Having an obsolete best friend meant I had to put up with constant warnings about her plight.
“Software needs to be updated,” Lyria said and stopped abruptly on our way to the Algae on Wheels. Her hands slumped and stiffened against her sides. “Software will shut down unless updated.” A few meters ahead, the floating algaewich rickshaw honked twice, announcing its imminent departure.

“Well, Lyria,” I said, chuckling, “you’re way too predictable. Have I told you?” I waved to Roberto, the algaewich vendor. He was gliding the rickshaw away across the street. Its buffed surface reflected the rosy skies giving way to the darkness of night. Roberto flashed a wide smile when he saw me. He steered the Algae on Wheels into a parking area designated for bicycles, rickshaws, and the like.

“Janet, about predictability, I would like to—”

“Shush, friend. There’s our man.”

I ran. Lyria followed me as she always did. Her feet clanked unevenly on the asphalt.
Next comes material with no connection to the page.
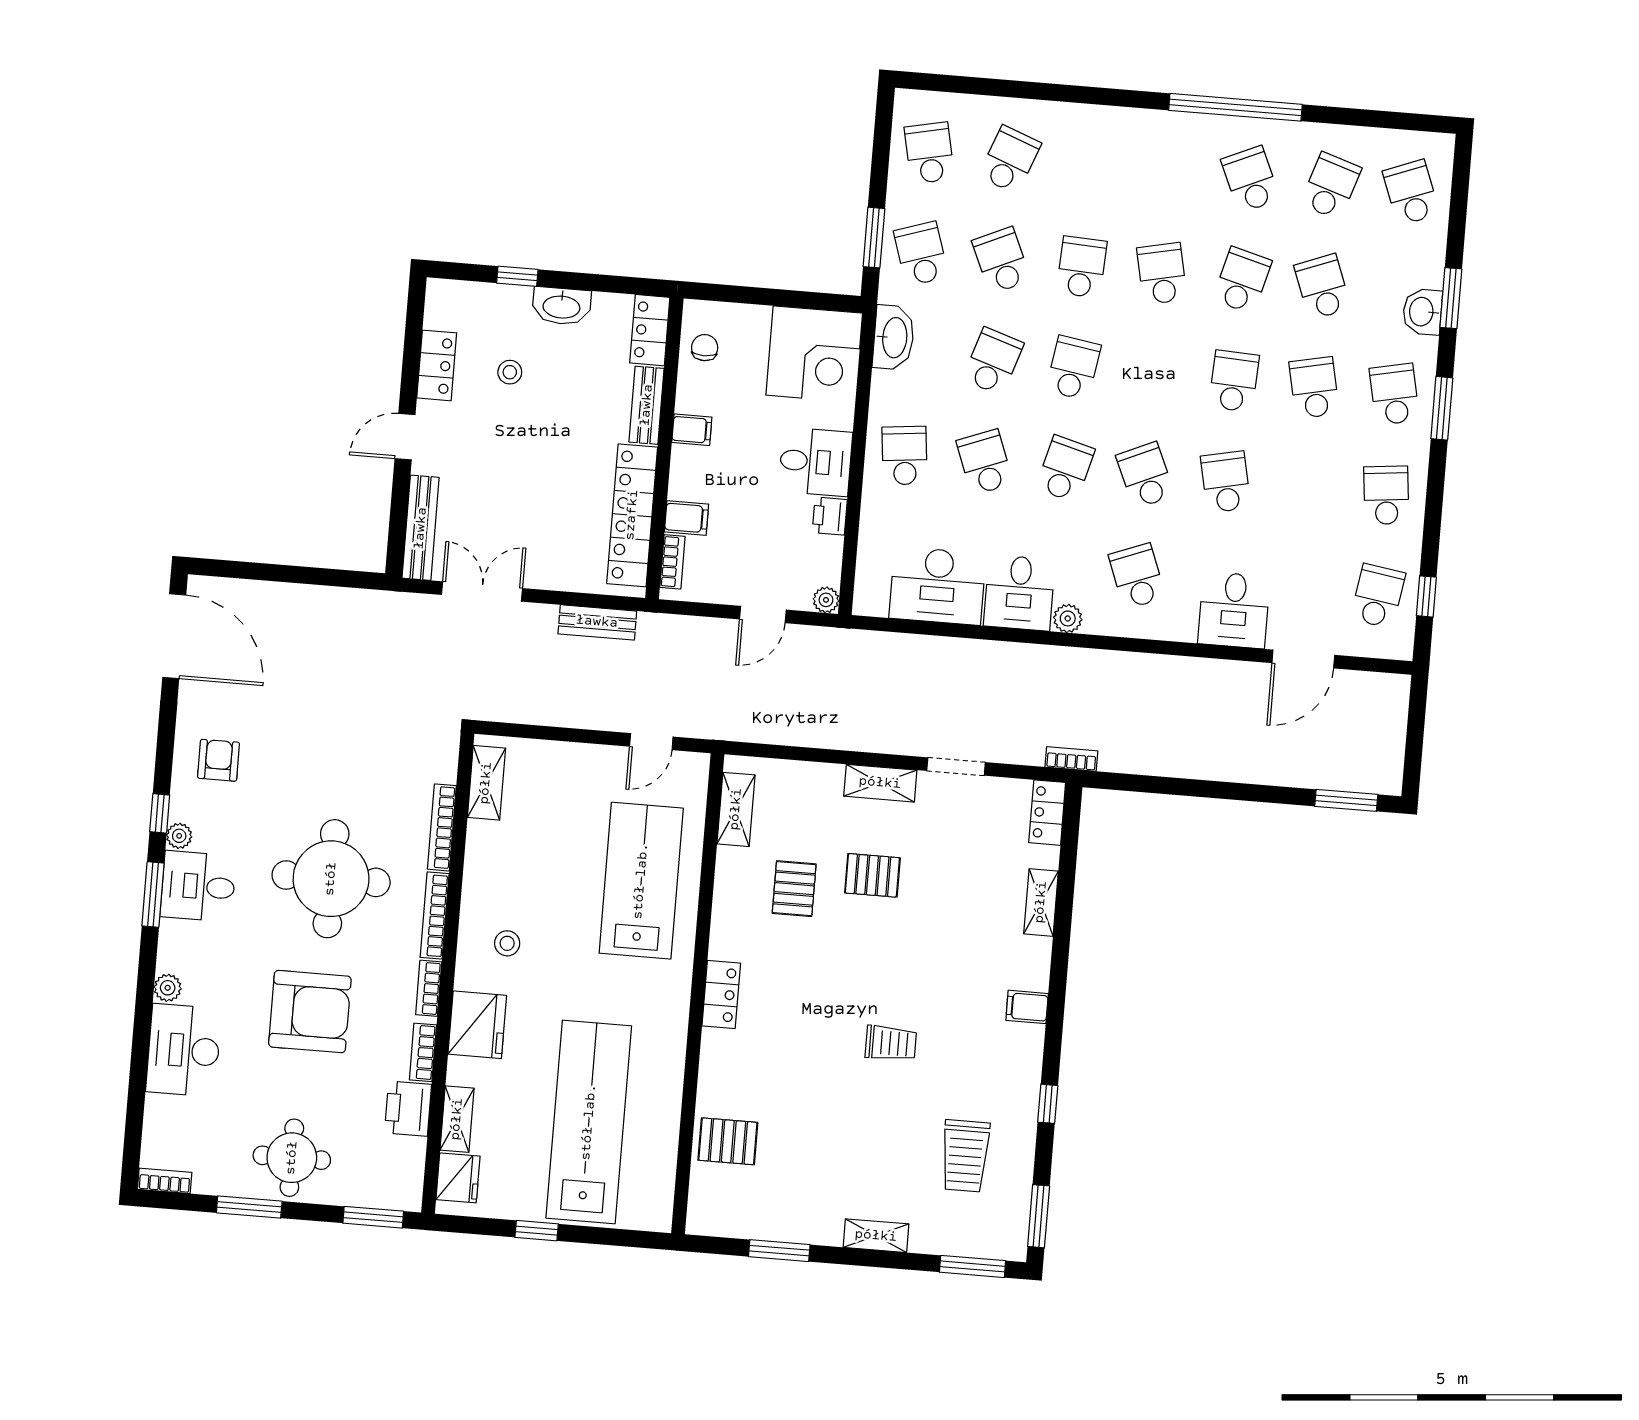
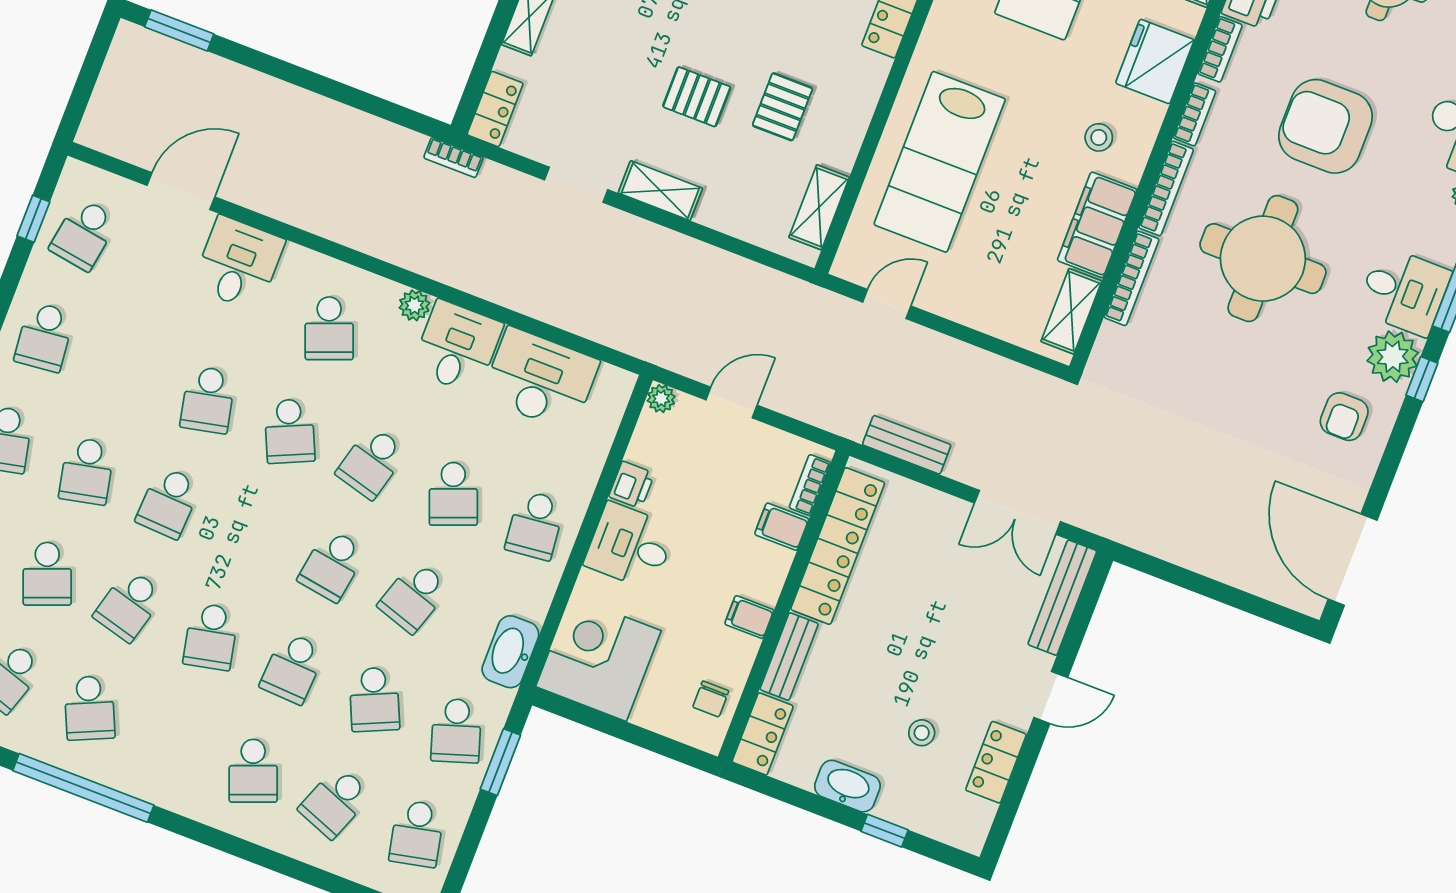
school desk: (1090, 166) -> (253, 771), added
plant: (179, 836) -> (1393, 357), width x1.87, depth x1.87
filing cabinet: (486, 866) -> (1097, 225), added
It tastes like algae, but it’s hidden among slices of bread! advertised a small hologram floating in blue and yellow around the roof of the Algae on Wheels, sometimes crossing through the round solar panel on it.

Lyria tried to keep up with me, but her legs were old, marred by time and use, unable to run without making her look like an unwieldy dancer. Nothing about her age was new for me. Her alerts had been warning me about her obsolescence for more than two years.